Petitioner, a certified public accountant, was familiar with the tax law and with the proper legal relationship between a corporation and its shareholders. Petitioner admitted that he would not advise a client to conduct business affairs with his or her controlled corporation in the way that he, petitioner, had done. Because petitioner has virtually conceded that his behavior was unacceptable, we conclude that he was negligent and is properly liable for an addition to tax under section 6653(a)(1) and (2).
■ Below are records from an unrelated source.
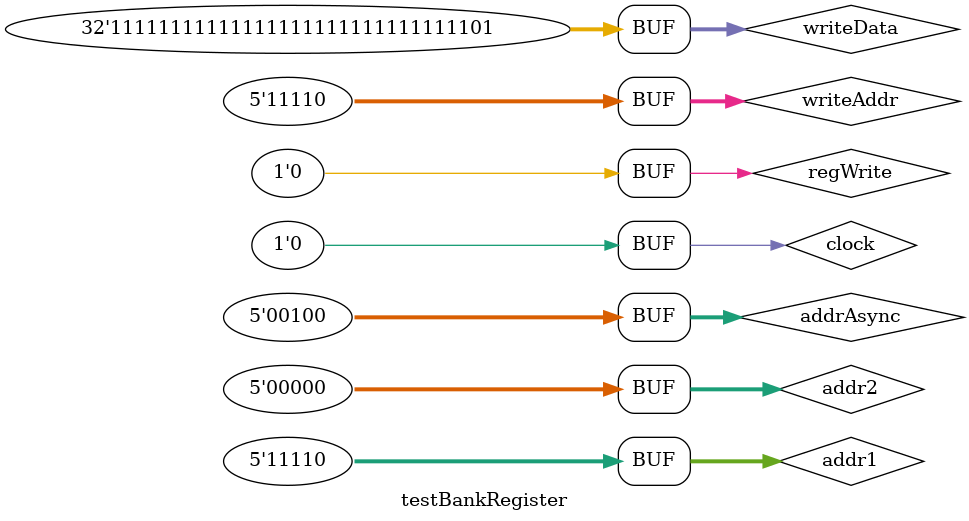
<source format=v>
`timescale 1ns / 1ps


module testBankRegister;

	// Inputs
	reg clock;
	reg [4:0] addr1;
	reg [4:0] addr2;
	reg [4:0] writeAddr;
	reg [31:0] writeData;
	reg regWrite;
	reg [4:0] addrAsync;

	// Outputs
	wire [31:0] reg1;
	wire [31:0] reg2;
	wire [31:0] outputAsync;
	

	// Instantiate the Unit Under Test (UUT)
	RegisterBank uut (
		.clock(clock), 
		.addr1(addr1), 
		.addr2(addr2),
		.addrAsync(addrAsync),
		.writeAddr(writeAddr), 
		.writeData(writeData), 
		.regWrite(regWrite), 
		.reg1(reg1), 
		.reg2(reg2),
		.outputAsync(outputAsync)
	);

	initial begin
		// Initialize Inputs
		clock = 0;
		addr1 = 0;
		addr2 = 0;
		writeAddr = 0;
		writeData = 0;
		regWrite = 0;
		addrAsync =0;

		// Wait 100 ns for global reset to finish
		#100;
        
//********** Escritura **********//	
		// escribimos
		clock = ~clock;
		writeAddr = 0;
		writeData = 6;
		regWrite = 1;
		addr1 = 0;
		addr2 = 1;
		addrAsync = 0;
		#100;
		clock = ~clock;
		#100;
		// grabamos dir 1
		clock = ~clock;
		writeAddr = 1;
		writeData = 7;
		regWrite = 1;
		addr1 = 0;
		addr2 = 1;
		
		#100;
		clock = ~clock;
		#100;
		
		// grabamos dir 2
		clock = ~clock;
		writeAddr = 2;
		writeData = 8;
		regWrite = 1;
		addr1 = 2;
		addr2 = 3;
		
		#100;
		clock = ~clock;
		#100;
		
		// grabamos dir 3
		clock = ~clock;
		writeAddr = 3;
		writeData = 9;
		regWrite = 1;
		addr1 = 2;
		addr2 = 3;
		
		#100; 
		clock = ~clock;
		#100;
		
		//terminamos de leer.
		clock = ~clock;
		writeAddr = 3;
		writeData = 9;
		regWrite = 0;
		addr1 = 0;
		addr2 = 1;
		
		#100; 
		clock = ~clock;
		addrAsync = 3;
		#100;
		//
		clock = ~clock;
				addrAsync = 4;
		writeAddr = 3;
		writeData = 9;
		regWrite = 0;
		addr1 = 2;
		addr2 = 3;
		
		#100; 
		clock = ~clock;
		#100;
		//ultima grabada
		clock = ~clock;
		writeAddr = 30;
		writeData = -3;
		regWrite = 1;
		addr1 = 30;
		addr2 = 0;
		
		#100;
		clock = ~clock;
		#100;
		//ultima leida
		clock = ~clock;
		writeAddr = 30;
		writeData = -3;
		regWrite = 0;
		addr1 = 30;
		addr2 = 0;
		
		#100;
		clock = ~clock;
		#100;
	end
      
endmodule


</source>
The fourth and final issue for our consideration is whether petitioner is liable for an addition to tax for a substantial understatement of tax pursuant to section 6661. Section 6661 imposes an addition to tax equal to 25 percent of the entire underpayment of any taxable year in which there is a substantial understatement in income tax. 5
5 In 1984, section 6661(a) provided for an addition to tax equal to ten percent of an underpayment of tax attributable to a substantial understatement of income tax. The rate was subsequently increased to 25 percent and made applicable to additions assessed after October 21, 1986. Pallottini v. Commissioner [Dec. 44,671], 90 T.C. 498 (1988).
An understatement is considered substantial if the amount of the understatement exceeds the greater of ten percent of the amount required to be shown on the return, or $5,000. Sec. 6661(b)(1). An understatement is the amount by which the amounts required to be shown on the return exceed the amounts actually shown on the return. Woods v. Commissioner [Dec. 44,903], 91 T.C. 88 (1988). The understatement of petitioners' tax is far in excess of $5,000.
If the taxpayer has substantial authority for the tax treatment of any item on his return, the understatement is reduced by the amount attributable to such items. Sec. 6661(b)(2)(B)(i). Furthermore, if the taxpayer adequately disclosed on his return the relevant facts pertaining to any tax item, the amount of the understatement is reduced by the amount of such items. Sec. 6661(b)(2)(B)(ii). However, petitioner had no authority for his position; in fact he knew that his behavior was not defensible, and he did not disclose any facts with respect to the alleged loans. We conclude that petitioners are liable for an addition to tax pursuant to section 6661.
In light of the foregoing,
Decision will be entered for the respondent.